I have tried in vain to get my young men together to drill for self-defense; my twenty-five guns are lying useless. One might as well think of a combination among the Boston kittens to scratch the eyes out of all the Boston dogs as to look for an insurrection in this State, if the negroes on these islands are a fair sample of those on the main. If there should be any insurrection in the South, it will not be in this State. The negroes in the sugar plantation districts are different, I suppose, being, a larger portion of them, Kentucky and Virginia born, torn from their old homes or sent South for bad behavior, and therefore more revengeful. But you know the people here are too timid to do any fighting unless driven to it. If General Hunter had not forced them into his regiment last May, we might do more at drilling now. As it is, my men won't listen to me when I talk about it; they only suspect me of wanting to press them into service by stealth, and lose what little confidence they have in my sincerity.
C. P. W. opens the next letter with a melancholy comparison between the autumnal glories of "home" and the absence thereof on the Sea Islands of South Carolina.
FROM C. P. W.
Oct. 3. Here there are no stones but grindstones, no elevation that can be called a hill except one mound, forty feet long and ten feet high, and that is artificial. The roads are sandy, the fields are broad and flat and full of weeds, the water stands about in great pools, not running off, but absorbing into the sandy soil.
I find myself often using nigger idioms, especially in conversation with them. It is often very difficult to make them understand English, and one slips into the form of speech which they can most easily comprehend. O how deliciously obtuse they are on occasions! A boy came to me for a curry-comb for a Government mule this morning, which I was to send to the driver on his place. While scratching my name on it, I asked him if Jim had sent for some tobacco, as he said he should. "Yes, sarr." "Did he send the money?" "Sarr?" Repeated. "No, Sarr." "How much does he want?" "Don't know, Sarr." "How can I send the tobacco, if I don't know how much he wants?" "He send for him, Sarr." "Did he send you for it?" "No, Sarr." "Whom did he send?" "I dunno, Sarr." "How will he get his tobacco?" "He come himself, Sarr." "Where is he?" "Him at home, Sarr." "He is coming to get it himself, is he?" "Sarr?" Repeated, in nigger phrase. "Yes, Sarr." "Did Bruce send you for anything beside the curry-comb?" "Yes, Sarr." "What else?" "Sarr?" "Did Bruce tell you fetch anything beside this?" "No, Sarr." "Is this all Bruce told you to get?" "Yes, Sarr," with intelligence. "Go home, then, and give that to Bruce. Good-morning."

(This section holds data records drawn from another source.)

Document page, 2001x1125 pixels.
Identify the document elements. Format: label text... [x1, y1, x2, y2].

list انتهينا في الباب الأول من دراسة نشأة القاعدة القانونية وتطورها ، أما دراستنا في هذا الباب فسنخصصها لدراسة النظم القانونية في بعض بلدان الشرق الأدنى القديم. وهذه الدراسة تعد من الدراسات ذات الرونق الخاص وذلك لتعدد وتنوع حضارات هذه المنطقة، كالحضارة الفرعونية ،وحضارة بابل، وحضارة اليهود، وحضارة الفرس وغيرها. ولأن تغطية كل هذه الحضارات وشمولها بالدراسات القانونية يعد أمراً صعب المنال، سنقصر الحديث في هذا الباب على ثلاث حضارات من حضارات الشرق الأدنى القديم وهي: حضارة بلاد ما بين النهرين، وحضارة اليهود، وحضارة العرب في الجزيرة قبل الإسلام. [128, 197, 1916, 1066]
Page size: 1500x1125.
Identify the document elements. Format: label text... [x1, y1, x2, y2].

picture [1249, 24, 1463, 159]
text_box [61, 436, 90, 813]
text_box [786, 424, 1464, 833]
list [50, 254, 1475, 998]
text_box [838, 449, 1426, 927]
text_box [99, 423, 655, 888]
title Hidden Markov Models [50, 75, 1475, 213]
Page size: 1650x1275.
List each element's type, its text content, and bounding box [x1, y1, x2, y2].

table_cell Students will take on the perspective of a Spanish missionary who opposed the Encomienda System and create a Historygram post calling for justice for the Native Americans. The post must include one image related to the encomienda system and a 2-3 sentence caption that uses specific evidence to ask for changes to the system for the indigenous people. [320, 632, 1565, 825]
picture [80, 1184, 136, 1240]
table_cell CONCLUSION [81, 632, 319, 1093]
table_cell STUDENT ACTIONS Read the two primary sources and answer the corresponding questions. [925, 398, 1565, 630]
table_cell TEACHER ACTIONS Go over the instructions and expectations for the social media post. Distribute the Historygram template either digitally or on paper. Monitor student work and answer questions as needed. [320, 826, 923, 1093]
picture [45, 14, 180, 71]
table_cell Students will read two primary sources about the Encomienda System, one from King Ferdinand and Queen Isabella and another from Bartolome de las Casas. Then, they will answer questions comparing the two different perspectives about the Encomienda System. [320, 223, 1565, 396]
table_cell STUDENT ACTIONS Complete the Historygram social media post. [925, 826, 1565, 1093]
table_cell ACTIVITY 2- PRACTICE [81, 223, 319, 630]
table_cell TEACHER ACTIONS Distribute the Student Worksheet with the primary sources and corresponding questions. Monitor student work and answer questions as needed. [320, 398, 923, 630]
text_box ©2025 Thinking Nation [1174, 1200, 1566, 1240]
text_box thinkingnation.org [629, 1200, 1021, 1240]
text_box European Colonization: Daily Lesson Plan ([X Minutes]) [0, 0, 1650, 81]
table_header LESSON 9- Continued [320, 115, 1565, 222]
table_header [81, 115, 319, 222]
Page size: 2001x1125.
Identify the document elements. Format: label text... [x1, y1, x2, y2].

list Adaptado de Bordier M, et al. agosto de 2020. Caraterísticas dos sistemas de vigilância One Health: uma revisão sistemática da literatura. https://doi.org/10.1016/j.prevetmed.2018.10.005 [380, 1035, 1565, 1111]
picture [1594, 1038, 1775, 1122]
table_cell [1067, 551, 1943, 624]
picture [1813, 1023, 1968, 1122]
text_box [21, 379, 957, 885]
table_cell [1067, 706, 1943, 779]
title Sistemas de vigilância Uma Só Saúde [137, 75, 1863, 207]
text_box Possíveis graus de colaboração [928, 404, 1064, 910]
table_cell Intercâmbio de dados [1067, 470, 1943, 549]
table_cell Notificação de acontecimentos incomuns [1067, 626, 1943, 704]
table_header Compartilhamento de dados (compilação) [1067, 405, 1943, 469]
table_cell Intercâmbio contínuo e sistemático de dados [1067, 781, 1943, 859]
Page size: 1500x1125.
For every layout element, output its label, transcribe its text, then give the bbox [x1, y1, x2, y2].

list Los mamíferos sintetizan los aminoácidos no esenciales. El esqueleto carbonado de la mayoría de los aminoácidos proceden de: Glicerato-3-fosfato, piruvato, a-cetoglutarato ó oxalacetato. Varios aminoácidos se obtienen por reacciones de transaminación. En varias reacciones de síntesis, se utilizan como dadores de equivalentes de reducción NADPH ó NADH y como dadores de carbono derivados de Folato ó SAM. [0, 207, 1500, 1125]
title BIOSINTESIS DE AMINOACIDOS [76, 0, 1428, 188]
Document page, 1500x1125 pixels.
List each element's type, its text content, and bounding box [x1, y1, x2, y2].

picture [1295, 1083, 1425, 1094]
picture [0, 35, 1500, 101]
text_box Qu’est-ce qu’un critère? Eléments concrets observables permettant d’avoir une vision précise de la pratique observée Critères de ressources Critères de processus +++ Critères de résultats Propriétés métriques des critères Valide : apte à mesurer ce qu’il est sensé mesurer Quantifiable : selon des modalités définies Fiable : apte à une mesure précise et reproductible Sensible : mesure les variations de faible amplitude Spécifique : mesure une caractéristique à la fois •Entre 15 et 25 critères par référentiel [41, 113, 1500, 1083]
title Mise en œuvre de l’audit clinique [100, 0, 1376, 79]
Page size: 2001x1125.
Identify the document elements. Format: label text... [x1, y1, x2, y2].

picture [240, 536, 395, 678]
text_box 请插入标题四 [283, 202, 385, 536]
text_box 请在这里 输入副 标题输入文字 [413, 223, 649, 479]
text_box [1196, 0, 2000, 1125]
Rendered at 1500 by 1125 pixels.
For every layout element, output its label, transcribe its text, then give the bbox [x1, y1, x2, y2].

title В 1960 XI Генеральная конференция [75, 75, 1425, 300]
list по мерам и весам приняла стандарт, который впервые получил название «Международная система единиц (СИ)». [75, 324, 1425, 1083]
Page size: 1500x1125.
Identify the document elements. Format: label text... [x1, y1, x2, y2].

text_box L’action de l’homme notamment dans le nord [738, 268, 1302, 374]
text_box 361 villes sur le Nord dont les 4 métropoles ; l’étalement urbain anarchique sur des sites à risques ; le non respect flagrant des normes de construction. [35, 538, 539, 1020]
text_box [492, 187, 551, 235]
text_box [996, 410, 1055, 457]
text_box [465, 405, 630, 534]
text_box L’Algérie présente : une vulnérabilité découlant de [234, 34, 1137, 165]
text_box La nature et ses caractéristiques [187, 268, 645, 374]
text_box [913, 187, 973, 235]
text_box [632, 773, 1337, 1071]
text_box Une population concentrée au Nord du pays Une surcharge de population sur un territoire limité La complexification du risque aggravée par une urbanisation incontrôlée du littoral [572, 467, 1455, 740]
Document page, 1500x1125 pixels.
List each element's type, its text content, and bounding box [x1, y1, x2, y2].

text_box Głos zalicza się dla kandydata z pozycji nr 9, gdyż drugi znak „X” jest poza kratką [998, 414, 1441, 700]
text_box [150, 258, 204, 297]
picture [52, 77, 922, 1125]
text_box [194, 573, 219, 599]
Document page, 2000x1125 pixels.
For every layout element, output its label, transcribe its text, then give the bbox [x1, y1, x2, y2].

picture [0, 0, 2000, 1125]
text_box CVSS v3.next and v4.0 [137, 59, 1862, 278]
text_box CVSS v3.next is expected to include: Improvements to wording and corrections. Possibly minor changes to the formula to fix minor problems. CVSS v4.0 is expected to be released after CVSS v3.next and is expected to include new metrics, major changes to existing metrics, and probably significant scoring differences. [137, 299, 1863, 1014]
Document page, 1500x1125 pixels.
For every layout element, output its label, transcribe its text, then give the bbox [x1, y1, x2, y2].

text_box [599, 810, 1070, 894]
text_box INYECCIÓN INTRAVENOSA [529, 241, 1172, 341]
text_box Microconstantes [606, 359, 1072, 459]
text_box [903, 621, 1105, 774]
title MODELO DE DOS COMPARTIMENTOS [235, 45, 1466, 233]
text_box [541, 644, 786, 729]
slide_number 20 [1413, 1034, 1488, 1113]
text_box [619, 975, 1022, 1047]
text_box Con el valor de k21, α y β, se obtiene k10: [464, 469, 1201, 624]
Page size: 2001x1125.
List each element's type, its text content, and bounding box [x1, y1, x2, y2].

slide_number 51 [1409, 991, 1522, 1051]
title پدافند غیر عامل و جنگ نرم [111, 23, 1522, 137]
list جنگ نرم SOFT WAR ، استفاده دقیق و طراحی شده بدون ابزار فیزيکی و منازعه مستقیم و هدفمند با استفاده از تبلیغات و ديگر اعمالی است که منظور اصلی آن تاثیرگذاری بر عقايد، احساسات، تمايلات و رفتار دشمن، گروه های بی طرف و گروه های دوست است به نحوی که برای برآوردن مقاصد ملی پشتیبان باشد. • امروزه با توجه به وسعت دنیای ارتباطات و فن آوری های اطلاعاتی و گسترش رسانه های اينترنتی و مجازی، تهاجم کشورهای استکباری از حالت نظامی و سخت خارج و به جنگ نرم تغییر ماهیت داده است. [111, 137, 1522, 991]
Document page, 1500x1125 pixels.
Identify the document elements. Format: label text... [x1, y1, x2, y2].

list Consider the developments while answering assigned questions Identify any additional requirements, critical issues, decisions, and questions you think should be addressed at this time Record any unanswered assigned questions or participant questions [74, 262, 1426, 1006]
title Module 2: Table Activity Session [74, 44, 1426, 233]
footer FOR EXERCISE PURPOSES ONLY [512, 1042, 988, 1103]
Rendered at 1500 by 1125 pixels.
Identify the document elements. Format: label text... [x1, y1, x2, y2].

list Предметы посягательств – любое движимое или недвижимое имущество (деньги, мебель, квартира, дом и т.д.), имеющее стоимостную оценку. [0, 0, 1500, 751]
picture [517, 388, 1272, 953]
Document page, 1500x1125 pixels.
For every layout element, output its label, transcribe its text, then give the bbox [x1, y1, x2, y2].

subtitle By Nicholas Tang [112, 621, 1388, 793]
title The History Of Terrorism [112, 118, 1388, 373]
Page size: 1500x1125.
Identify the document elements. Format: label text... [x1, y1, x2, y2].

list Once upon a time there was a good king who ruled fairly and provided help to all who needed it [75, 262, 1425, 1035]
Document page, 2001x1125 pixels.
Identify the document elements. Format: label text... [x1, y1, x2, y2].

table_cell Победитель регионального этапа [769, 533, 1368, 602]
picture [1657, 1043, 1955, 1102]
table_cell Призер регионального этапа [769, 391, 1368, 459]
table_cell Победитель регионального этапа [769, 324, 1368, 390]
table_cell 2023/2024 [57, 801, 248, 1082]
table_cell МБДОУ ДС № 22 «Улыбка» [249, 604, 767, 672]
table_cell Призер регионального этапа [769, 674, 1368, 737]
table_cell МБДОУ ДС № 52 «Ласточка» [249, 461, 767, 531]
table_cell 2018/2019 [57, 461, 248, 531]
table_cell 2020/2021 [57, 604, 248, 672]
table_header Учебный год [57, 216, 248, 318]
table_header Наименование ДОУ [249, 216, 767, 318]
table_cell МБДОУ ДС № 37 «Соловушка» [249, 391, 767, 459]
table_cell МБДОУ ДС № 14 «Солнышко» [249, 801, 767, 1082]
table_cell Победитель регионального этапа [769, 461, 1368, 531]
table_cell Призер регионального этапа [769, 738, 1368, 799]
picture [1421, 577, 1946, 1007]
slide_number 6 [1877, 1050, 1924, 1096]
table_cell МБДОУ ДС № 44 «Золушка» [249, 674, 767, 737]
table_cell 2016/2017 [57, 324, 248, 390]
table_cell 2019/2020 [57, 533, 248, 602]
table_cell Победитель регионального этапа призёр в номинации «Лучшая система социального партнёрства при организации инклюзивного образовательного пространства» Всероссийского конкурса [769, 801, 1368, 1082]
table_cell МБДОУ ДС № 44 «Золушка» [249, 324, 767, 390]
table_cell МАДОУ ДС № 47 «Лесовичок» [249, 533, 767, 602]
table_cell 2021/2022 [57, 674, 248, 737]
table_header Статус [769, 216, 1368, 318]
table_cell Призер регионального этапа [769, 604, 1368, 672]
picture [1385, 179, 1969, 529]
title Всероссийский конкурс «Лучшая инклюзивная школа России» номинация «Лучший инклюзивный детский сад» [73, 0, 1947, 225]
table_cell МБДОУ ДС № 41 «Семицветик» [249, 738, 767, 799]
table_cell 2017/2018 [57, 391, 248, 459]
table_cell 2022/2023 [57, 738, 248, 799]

This delay in payments is outrageous. It was bad enough to pay for May and June work the second week in August; but here is the work of July and August unpaid for yet, and with no prospect of its being paid for for six weeks to come.
FROM E. S. P.
Sunday morning, Oct. 5. The President's proclamation[60] does not seem to have made a great deal of stir anywhere. Here the people don't take the slightest interest in it. They have been free already for nearly a year, as far as they could see, and have so little comprehension about the magnitude of our country and are so supremely selfish that you can't beat it into their heads that any one else is to be provided for beyond St. Helena Island. After telling them of the proclamation and its probable effects, they all ask if they would be given up to their masters in case South Carolina comes back to the Union. I tell them there is little chance of such a thing, but a strong probability that there will be a long, bloody war, and that they ought to prepare to do their share of the fighting. I can't get one man to come up and drill yet. They say they would like to have guns to shoot with, but are afraid of being sent off into the "big fight," though willing to fight any one who comes onto this island to molest them. Of course their defense would amount to nothing unless they were organized and drilled. I do not, however, feel any uneasiness about the rebels coming here. If they came at all they would attack our forces at Beaufort or Hilton Head, where I am confident they would be whipped. Refugees continue to come in from the mainland every week. They all agree in saying that there are no troops left about here but boys, and that it would be an easy matter to take Charleston now.
I am anxious to get the winter clothing here before next pay-day, so the people may buy it in preference to the trash they see in the shops at Beaufort, etc. Nothing is heard of our money yet. Some say that General Saxton will probably bring it. I only wish he would come; his picket-guard at St. Helena amuses itself hunting cattle on the Fripp Point Plantation. As I have no positive proof against them I can't do anything but watch the cattle to prevent a repetition of it.